> _PROVIDED DATA_:
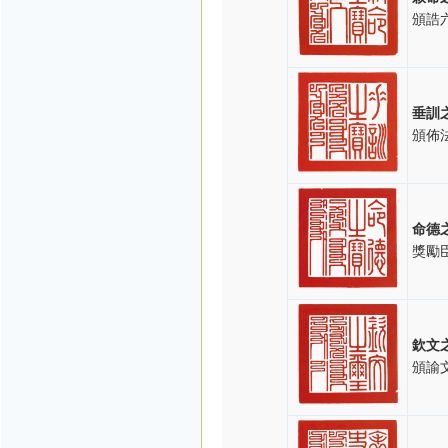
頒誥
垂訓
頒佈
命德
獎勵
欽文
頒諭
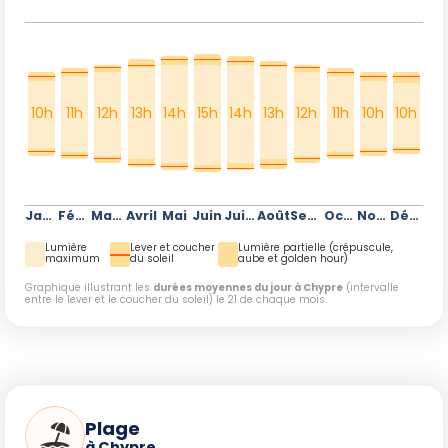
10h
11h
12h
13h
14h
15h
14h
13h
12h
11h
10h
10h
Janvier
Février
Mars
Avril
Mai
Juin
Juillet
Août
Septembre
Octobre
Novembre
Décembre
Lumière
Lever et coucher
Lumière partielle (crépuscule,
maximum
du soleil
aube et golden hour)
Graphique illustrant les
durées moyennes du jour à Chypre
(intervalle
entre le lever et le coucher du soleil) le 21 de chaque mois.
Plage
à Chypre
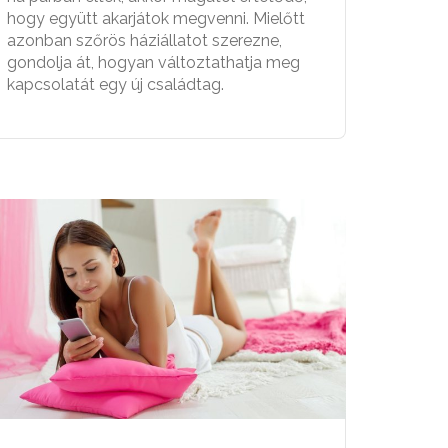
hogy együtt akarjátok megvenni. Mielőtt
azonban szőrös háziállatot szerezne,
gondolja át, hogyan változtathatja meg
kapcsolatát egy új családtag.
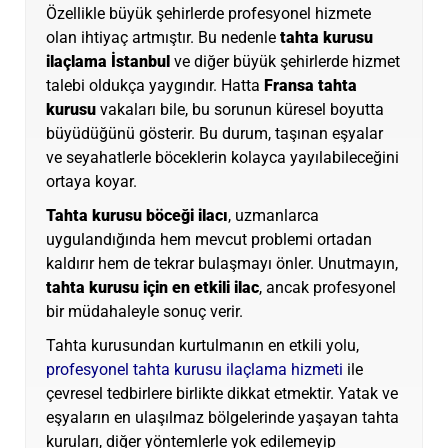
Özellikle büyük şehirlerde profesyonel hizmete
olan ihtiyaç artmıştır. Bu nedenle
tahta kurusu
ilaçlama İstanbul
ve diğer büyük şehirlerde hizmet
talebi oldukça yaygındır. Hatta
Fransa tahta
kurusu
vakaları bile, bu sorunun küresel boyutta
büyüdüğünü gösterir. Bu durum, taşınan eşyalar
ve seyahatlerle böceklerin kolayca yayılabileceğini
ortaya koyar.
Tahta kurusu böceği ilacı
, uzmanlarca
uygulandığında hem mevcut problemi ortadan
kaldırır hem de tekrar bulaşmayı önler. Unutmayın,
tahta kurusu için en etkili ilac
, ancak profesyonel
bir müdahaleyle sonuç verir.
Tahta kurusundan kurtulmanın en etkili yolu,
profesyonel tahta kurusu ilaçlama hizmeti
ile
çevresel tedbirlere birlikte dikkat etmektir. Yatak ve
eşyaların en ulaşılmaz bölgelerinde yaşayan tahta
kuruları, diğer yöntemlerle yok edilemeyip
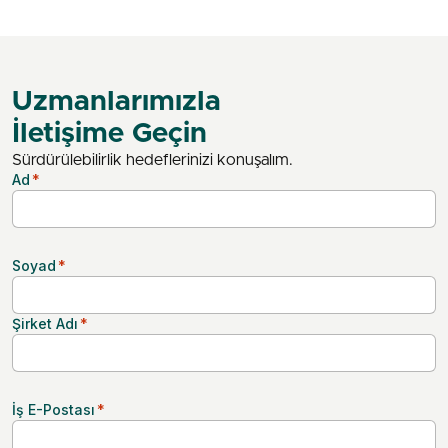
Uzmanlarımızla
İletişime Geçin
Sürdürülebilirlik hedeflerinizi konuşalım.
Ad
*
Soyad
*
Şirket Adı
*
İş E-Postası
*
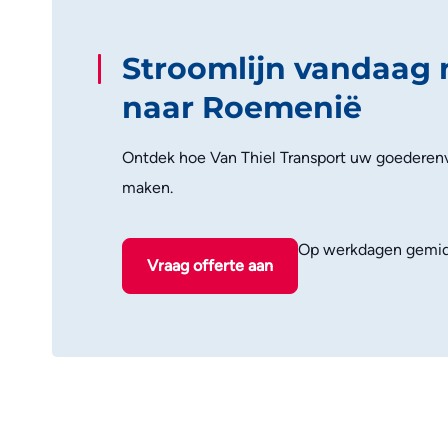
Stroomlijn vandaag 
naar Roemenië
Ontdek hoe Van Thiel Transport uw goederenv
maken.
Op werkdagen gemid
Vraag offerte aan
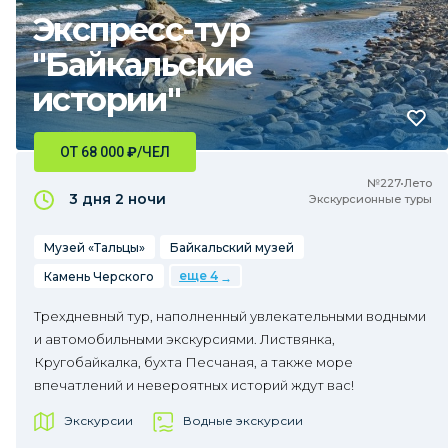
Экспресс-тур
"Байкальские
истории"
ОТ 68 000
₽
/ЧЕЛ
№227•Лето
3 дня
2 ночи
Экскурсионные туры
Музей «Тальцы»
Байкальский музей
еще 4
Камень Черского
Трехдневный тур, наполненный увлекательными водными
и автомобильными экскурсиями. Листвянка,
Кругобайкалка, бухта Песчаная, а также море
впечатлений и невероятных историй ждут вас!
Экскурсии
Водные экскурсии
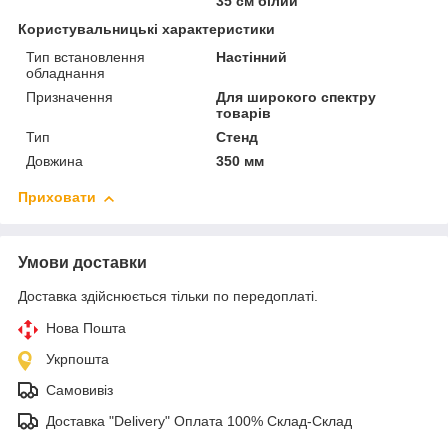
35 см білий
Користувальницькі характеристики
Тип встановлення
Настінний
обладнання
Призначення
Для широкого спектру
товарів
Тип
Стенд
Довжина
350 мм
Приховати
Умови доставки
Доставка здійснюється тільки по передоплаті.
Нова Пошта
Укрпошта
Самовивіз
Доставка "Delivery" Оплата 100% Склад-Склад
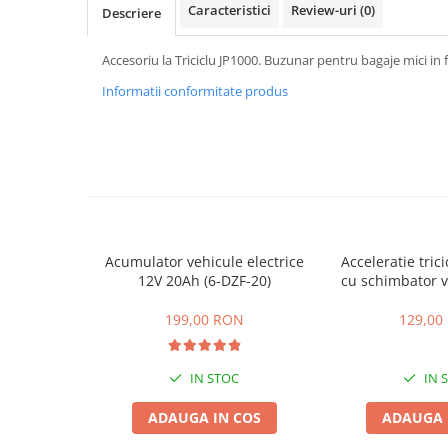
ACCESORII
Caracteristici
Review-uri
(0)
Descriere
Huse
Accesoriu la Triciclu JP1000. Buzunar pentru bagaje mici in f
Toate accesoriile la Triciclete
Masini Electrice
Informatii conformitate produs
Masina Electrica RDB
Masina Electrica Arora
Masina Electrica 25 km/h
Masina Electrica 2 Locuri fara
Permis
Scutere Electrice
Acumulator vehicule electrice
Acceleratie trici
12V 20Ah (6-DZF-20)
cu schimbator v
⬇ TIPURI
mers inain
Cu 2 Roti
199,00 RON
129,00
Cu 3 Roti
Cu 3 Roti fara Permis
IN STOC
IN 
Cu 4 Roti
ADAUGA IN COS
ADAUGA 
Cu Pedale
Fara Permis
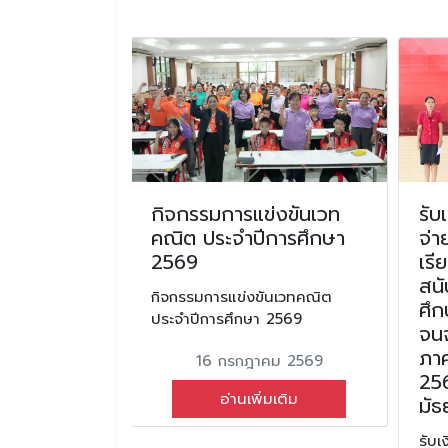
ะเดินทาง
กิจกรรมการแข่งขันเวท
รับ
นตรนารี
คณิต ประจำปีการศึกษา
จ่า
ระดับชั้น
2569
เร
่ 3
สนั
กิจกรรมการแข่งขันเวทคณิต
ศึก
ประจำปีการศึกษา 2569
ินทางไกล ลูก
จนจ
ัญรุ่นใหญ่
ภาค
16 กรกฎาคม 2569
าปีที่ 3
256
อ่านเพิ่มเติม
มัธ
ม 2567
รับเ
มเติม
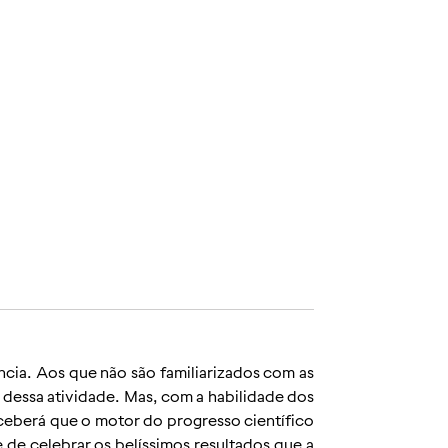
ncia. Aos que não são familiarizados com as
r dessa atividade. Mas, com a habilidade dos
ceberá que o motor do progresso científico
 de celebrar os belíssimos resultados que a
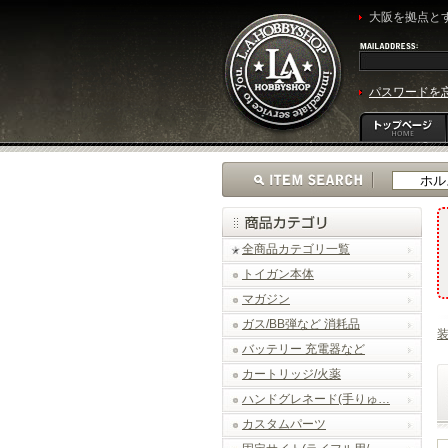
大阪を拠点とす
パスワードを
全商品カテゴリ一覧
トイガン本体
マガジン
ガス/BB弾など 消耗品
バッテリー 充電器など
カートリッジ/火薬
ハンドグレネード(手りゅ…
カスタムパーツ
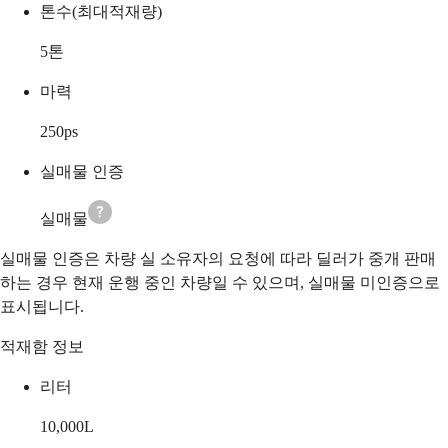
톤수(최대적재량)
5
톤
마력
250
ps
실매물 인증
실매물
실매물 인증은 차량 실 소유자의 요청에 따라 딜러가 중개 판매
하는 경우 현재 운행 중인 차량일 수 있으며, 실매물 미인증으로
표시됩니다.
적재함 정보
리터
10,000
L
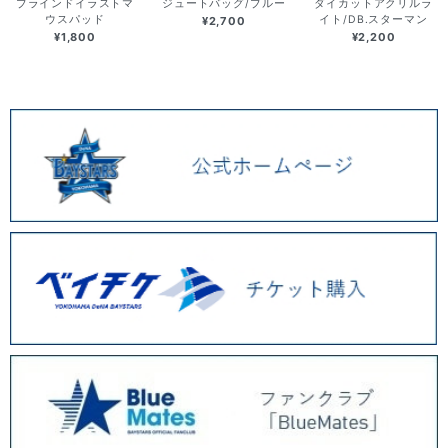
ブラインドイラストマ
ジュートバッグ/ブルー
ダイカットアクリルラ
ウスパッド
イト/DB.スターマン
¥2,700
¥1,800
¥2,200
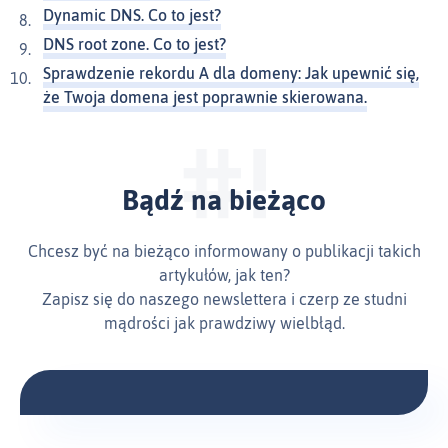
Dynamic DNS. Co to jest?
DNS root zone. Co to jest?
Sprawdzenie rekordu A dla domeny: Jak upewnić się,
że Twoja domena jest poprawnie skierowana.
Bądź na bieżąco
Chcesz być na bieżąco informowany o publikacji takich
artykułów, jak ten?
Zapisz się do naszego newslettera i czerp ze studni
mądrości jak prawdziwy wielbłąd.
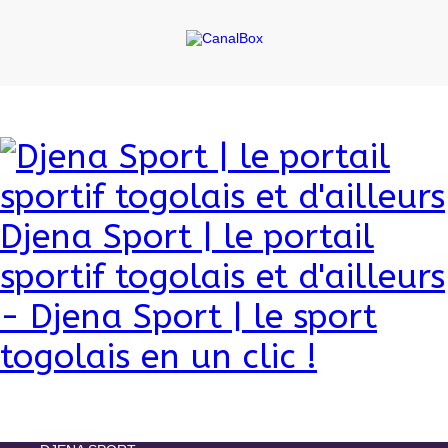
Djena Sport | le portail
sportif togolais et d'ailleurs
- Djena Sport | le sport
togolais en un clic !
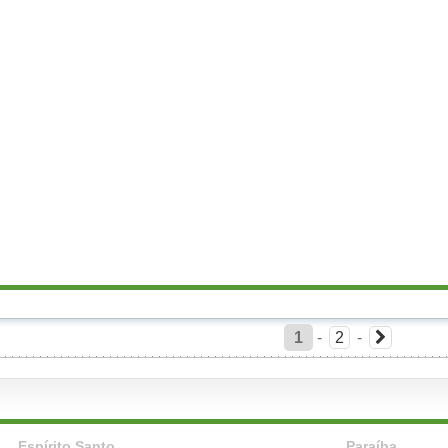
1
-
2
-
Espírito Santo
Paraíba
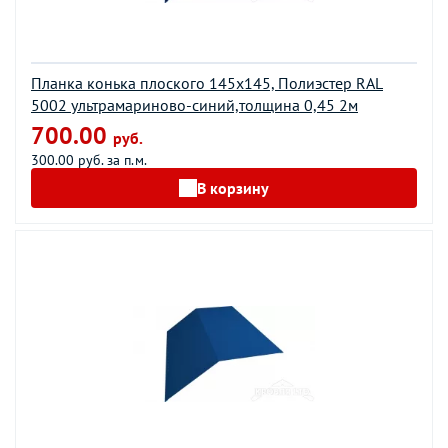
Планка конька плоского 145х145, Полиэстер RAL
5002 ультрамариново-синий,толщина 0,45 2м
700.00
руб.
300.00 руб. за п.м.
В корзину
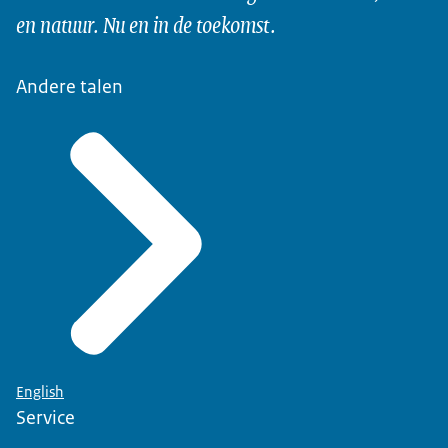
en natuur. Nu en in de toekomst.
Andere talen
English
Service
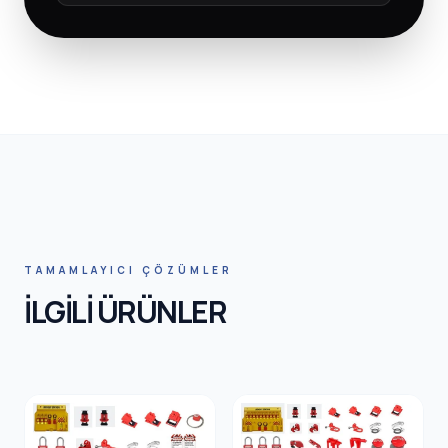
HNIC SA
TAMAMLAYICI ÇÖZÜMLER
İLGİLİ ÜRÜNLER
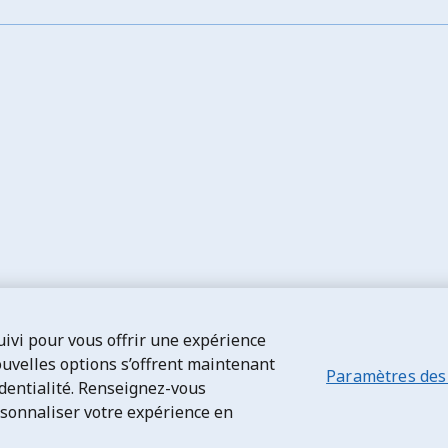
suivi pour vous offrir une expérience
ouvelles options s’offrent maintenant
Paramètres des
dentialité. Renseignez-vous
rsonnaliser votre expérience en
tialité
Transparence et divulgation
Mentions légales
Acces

> _PROMPT_: Copy word for word the lines of the records above from the one with "Espírito Santo" up to and including the one with "dentialité. Renseignez-vous". Skip the pictures.

> _RESPONSE AREA_:
Espírito Santo
Paraíba
Планка конька плоского 145х145, Полиэстер RAL
5002 ультрамариново-синий,толщина 0,45 2м
700.00
руб.
300.00 руб. за п.м.
В корзину
en natuur. Nu en in de toekomst.
Andere talen
English
Service
HNIC SA
TAMAMLAYICI ÇÖZÜMLER
İLGİLİ ÜRÜNLER
suivi pour vous offrir une expérience
ouvelles options s’offrent maintenant
Paramètres des
dentialité. Renseignez-vous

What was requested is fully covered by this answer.